Lewiston and Youngstown are teaming up to renew efforts to turn the Lower Niagara River area into an even more attractive destination.
The two villages and the surrounding Towns of Lewiston and Porter are funding a new Chamber of Commerce, which, Lewiston Mayor Richard F. Soluri said, officially will be announced at a Dec. 9 news conference.
The Niagara County Industrial Development Agency, meanwhile, is paying for a consultant's study of increasing tourism and commercial development in the Lewiston-Youngstown corridor.
The new Lewiston-Youngstown organization, growing out of the Greater Lewiston Business and Professional Association, will be called the Lower Niagara River Chamber of Commerce.
"It's just a natural thing.

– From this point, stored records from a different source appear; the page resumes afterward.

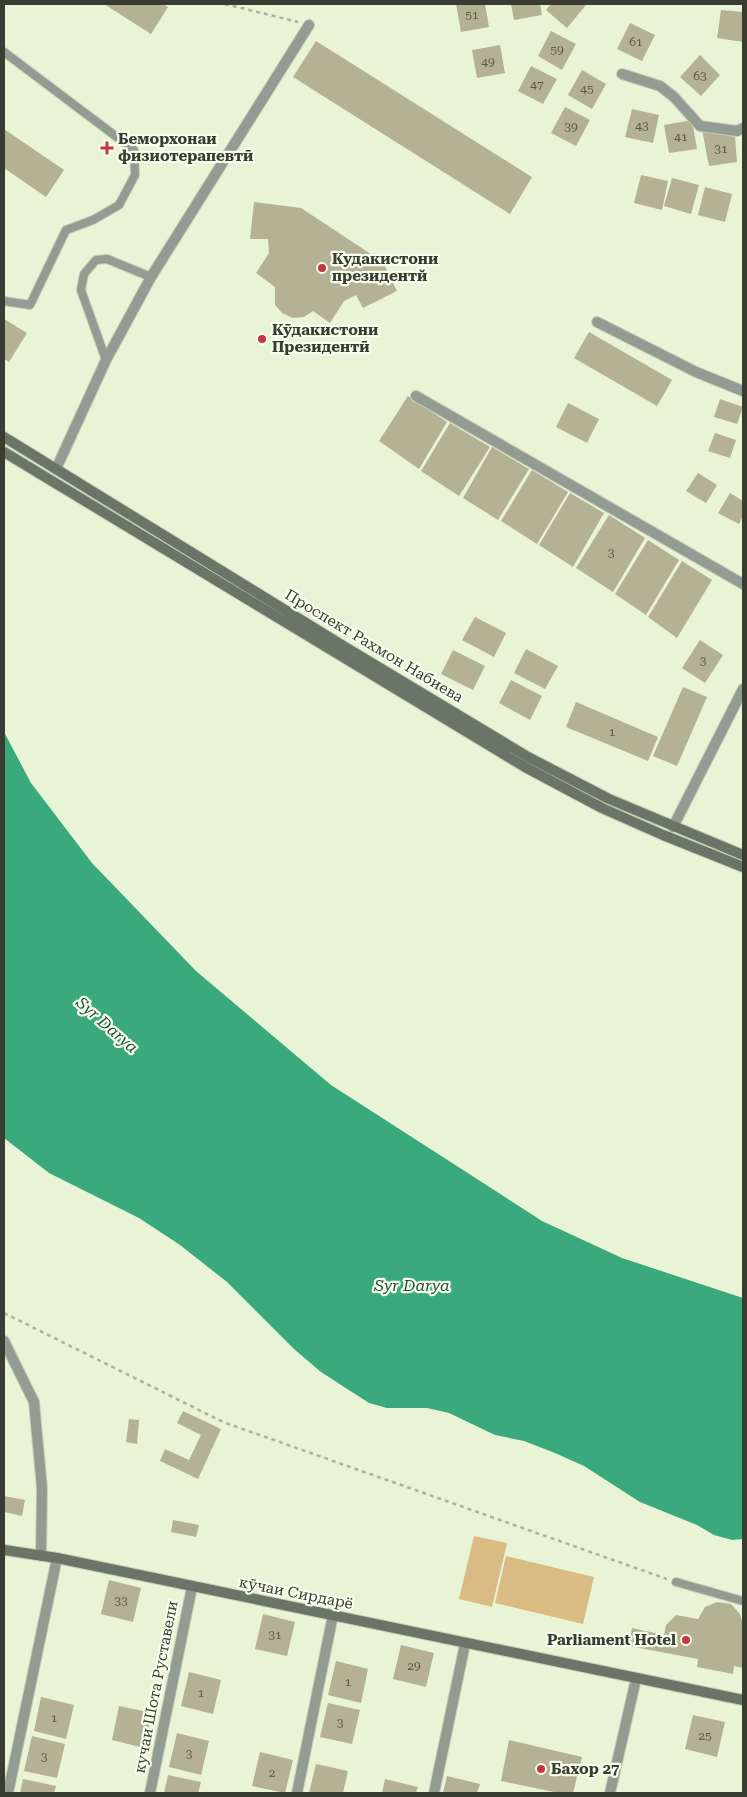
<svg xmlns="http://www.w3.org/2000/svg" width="747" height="1797" font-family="'Roboto Serif',serif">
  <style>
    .green { fill: #dabb84 }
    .water { fill: #3aaa7d }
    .building { fill: #b4b195 }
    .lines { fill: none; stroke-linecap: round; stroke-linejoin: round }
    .lane-casing { stroke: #c6ceb5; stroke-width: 10 }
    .street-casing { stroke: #c6ceb5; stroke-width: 12 }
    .secondary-casing { stroke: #c6ceb5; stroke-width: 12 }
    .path { stroke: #abb39c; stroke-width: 2.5; stroke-dasharray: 4 4; stroke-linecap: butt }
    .lane { stroke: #939c92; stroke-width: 8 }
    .street { stroke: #939c92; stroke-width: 10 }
    .secondary { stroke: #697567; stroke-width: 10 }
    .poi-dot { fill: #c43442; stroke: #f8feed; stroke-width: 2 }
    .labels { text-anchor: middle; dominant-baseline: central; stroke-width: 4.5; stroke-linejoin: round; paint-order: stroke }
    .number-label { font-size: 12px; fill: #58594a }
    .poi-label { font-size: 15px; font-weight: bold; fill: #393c31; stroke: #f8feed; text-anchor: start }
    .street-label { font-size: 15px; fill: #393c31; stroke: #f8feed }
    .water-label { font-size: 16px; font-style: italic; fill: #1f4c38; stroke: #f8feed }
  </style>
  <rect width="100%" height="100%" fill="#e9f3d6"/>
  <!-- green -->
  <path class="green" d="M474,1536L507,1543L492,1607L459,1599Z
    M506,1556L594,1577L583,1624L495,1603Z"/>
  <!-- water -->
  <path class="water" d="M4,732L31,783L92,863L196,971L331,1085L542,1221L622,1258L743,1298V1539L732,1540L714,1535L697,1525L640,1502L584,1466L555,1453L524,1441L495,1435L449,1413L427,1408H387L369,1403L321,1372L294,1349L227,1282L180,1245L139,1218L49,1173L4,1138Z"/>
  <!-- building -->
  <path class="building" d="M104,4H163L168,7L151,34Z
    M456,4H485L489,27L461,32Z
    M511,4H540L542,15L514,20Z
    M551,4H584L586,5L567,28L546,10Z
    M721,10L743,12V42L717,38Z
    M630,23L655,35L642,61L617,49Z
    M551,31L576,44L562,70L538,56Z
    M316,41L532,177L510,214L293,77Z
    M500,45L505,73L477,78L472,50Z
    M700,55L720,75L701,96L680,77Z
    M531,66L557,79L543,104L518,91Z
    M582,70L606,84L592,109L568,95Z
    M565,107L590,120L576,146L551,133Z
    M632,109L659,115L653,143L625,137Z
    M692,120L697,149L669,153L664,125Z
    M4,129L64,170L46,197L4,168Z
    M702,130L735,137L737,162L709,166Z
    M641,175L668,181L662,210L634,203Z
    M672,178L699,185L691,214L664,206Z
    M705,187L732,194L725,222L698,215Z
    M254,202L301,208L383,262L397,291L363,308L356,295L344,301L330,323L313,311L304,317L293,318L282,313L275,305V287L256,273L269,253L268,239H250Z
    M4,319L27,333L9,362L4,359Z
    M589,332L672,380L657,406L574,358Z
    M408,396L447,422L419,469L379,441Z
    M720,399L743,407L737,424L714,417Z
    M568,403L599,419L587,443L556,427Z
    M450,423L490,447L459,496L421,471Z
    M715,433L736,440L730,458L708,451Z
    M492,447L529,469L498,520L463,498Z
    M532,470L568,492L537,544L501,521Z
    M698,473L717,485L706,503L686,491Z
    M570,493L604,513L573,567L539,545Z
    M730,493L743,501V516L739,524L718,513Z
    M609,515L645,538L613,592L576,568Z
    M648,540L679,560L646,615L615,594Z
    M682,561L712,580L677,638L648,617Z
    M475,617L506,633L494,657L462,640Z
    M700,640L723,655L705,683L682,668Z
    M526,649L558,666L545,689L514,673Z
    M453,650L485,666L473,690L441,674Z
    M511,680L542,696L530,720L499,703Z
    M683,687L707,697L677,766L653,756Z
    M576,702L658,737L648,761L566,727Z
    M183,1411L221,1429L198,1479L160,1461L165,1449L189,1460L201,1435L177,1423Z
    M129,1419L139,1420L137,1444L126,1442Z
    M4,1496L25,1500L22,1516L4,1512Z
    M173,1520L199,1525L196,1537L171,1532Z
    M109,1580L141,1588L133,1622L101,1614Z
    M717,1602L731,1604L740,1614L742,1621L743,1668L734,1666L733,1674L697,1667L698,1659L629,1646L632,1628L664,1635L666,1625L676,1615L698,1619L705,1607Z
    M263,1614L295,1622L287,1656L255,1649Z
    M401,1645L434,1653L426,1687L393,1679Z
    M336,1661L368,1669L361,1703L328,1695Z
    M189,1672L221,1680L213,1714L181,1706Z
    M41,1697L74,1705L66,1739L34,1731Z
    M328,1703L360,1710L352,1744L320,1737Z
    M119,1706L152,1713L144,1748L112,1740Z
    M693,1715L725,1722L717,1757L685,1749Z
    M177,1733L209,1741L201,1775L169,1767Z
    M32,1736L65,1744L57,1778L24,1771Z
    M509,1740L582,1757L573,1793H559L501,1781Z
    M260,1752L293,1760L285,1793L252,1786Z
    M316,1764L348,1771L343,1793H309Z
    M168,1775L201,1782L198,1793H164Z
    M447,1776L480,1784L477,1793H443Z
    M23,1779L56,1786L54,1793H20Z
    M385,1779L418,1787L416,1793H382Z"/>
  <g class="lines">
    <defs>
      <path id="lane" d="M4,52L134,150L135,175L119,205L93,220L66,230L30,305L4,301
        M106,360L81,290L84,274L96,260L107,259L151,277
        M676,1582L743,1601"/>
      <path id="street" d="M622,74L660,86L674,97L700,126L737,131L743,128
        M597,322L696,372L743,391
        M416,396L743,584
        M56,469L106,360L151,277L309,25
        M673,827L743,689
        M4,1341L34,1402L42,1488L41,1556
        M8,1793L57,1558
        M150,1793L192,1587
        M297,1793L333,1615
        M434,1793L465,1644
        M610,1793L636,1679"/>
      <path id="secondary" d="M4,437L345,647L528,757L609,799L743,855
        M4,452L525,767L602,808L663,835L743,867
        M4,1550L57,1558L743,1700"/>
    </defs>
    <!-- lane casing -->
    <use href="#lane" class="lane-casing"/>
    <!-- street casing -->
    <use href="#street" class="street-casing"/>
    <!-- secondary casing -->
    <use href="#secondary" class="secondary-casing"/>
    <!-- path -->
    <path class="path" d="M225,4L298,22
      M4,1313L223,1422L667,1579"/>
    <!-- lane -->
    <use href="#lane" class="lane"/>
    <!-- street -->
    <use href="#street" class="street"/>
    <!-- secondary -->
    <use href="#secondary" class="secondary"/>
  </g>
  <!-- markers -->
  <g class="poi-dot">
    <path d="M104.5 140.5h5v5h5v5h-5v5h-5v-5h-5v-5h5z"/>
    <circle cx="322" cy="268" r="5"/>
    <circle cx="262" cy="339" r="5"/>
    <circle cx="686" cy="1640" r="5"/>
    <circle cx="541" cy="1769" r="5"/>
  </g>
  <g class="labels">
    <!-- number labels -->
    <g class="number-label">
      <text x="472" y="15">51</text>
      <text x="636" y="42">61</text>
      <text x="557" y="50">59</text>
      <text x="488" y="62">49</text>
      <text x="700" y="76">63</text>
      <text x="537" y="85">47</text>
      <text x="587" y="89">45</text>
      <text x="642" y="126">43</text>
      <text x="571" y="127">39</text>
      <text x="681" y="137">41</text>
      <text x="721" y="149">31</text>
      <text x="611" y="553">3</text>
      <text x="703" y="661">3</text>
      <text x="612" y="732">1</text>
      <text x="121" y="1601">33</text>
      <text x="275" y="1635">31</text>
      <text x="414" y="1666">29</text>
      <text x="348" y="1682">1</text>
      <text x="201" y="1693">1</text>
      <text x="54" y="1718">1</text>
      <text x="340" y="1723">3</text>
      <text x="705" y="1736">25</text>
      <text x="189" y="1754">3</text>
      <text x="44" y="1757">3</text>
      <text x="272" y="1773">2</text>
    </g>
    <!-- poi labels -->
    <g class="poi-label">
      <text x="118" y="139">Беморхонаи<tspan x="118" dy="17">физиотерапевтӣ</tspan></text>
      <text x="332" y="259">Кудакистони<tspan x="332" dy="17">президентй</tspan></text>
      <text x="272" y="330">Кӯдакистони<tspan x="272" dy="17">Президентӣ</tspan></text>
      <text x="676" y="1640" text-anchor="end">Parliament Hotel</text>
      <text x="551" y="1769">Бахор 27</text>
    </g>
    <!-- street labels -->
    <g class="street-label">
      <text transform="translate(374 646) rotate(31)">Проспект Рахмон Набиева</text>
      <text transform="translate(296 1593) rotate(11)">кӯчаи Сирдарё</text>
      <text transform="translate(156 1687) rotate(-79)">кучаи Шота Руставели</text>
    </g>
    <!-- water labels -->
    <g class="water-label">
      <text transform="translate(107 1025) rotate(41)">Syr Darya</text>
      <text x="412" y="1285">Syr Darya</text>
    </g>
  </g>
  <!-- border -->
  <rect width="747" height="1797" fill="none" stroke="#393c31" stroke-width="10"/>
</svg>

We have a lot in common in many ways," Soluri said.
Youngstown Mayor Neil C. Riordan agreed.
"We felt we had a certain significance of our own," Riordan said. "We didn't think the Niagara USA Chamber addressed our needs."
The countywide Chamber of Commerce has drawn its share of criticism, especially from members outside Niagara Falls, for, as Riordan said, being "oriented south." Critics also are wary of an emphasis on regional linkups with Buffalo-based organizations such as the Buffalo Niagara Partnership.
Lewiston Supervisor Fred M. Newlin II said he doesn't consider the new Chamber an expression of dissatisfaction with Niagara USA.
"We want to complement the Niagara USA Chamber," he said. "You can't see the Falls from Lewiston or Porter, and you can't take a jet boat ride from Niagara Falls," Newlin said.
Kelly Brannen, chief executive officer of Niacet Corp. in Niagara Falls and chairman of the Niagara USA Chamber board, defended his organization.
"There have always been small business organizations in Niagara County that focus on very local, street-level issues," he said. "The Niagara USA Chamber is different in that it is made up of businesses from all part of the community and represents almost every major employer in Niagara County. Our goal is improving the regional business climate and we are happy to work with any other organization that wants to joins with us."
He said the Niagara USA Chamber has made an effort to expand its board with a better cross-section of members from around the county.
"Should a new Chamber form in the north towns, the Niagara USA Chamber would welcome the opportunity to work with (members) as well, to ensure that their issues are getting the attention they deserve throughout the county," Brannen said.
Newlin said the new Chamber of Commerce will be a means of coordinating the local business groups in northern Niagara County. He said it could help cross-market events and avoid conflicts, such as the scheduling glitch that sank the Taste of Lewiston this summer.
The two villages and two towns are kicking in money -- a total of $28,000 to $30,000 -- to start the new chamber, Riordan said. Its advocacy would extend eastward to Sanborn, which is on the Lewiston-Cambria border, and Ransomville, on the eastern edge of Porter, just over the Wilson town line.
Newlin said the town has been giving the Greater Lewiston Business and Professional Association $50,000 a year. He said the town's share of the new Chamber's funding will be taken out of that stipend.
Sandra Hays Mies, the executive director of the Lewiston business group, will be in charge of the new Chamber, Riordan said.
Mies didn't want to discuss that topic, but she said she was excited about the study of economic development along the riverfront.
The study, costing up to $20,000, is being funded from $400,000 the county development agency received in September from the Governor's Office of Small Cities. Camoin Associates of Saratoga Springs, which is already working in Niagara County as a subcontractor on a strategic marketing plan for downtown Lockport, was chosen to do the work.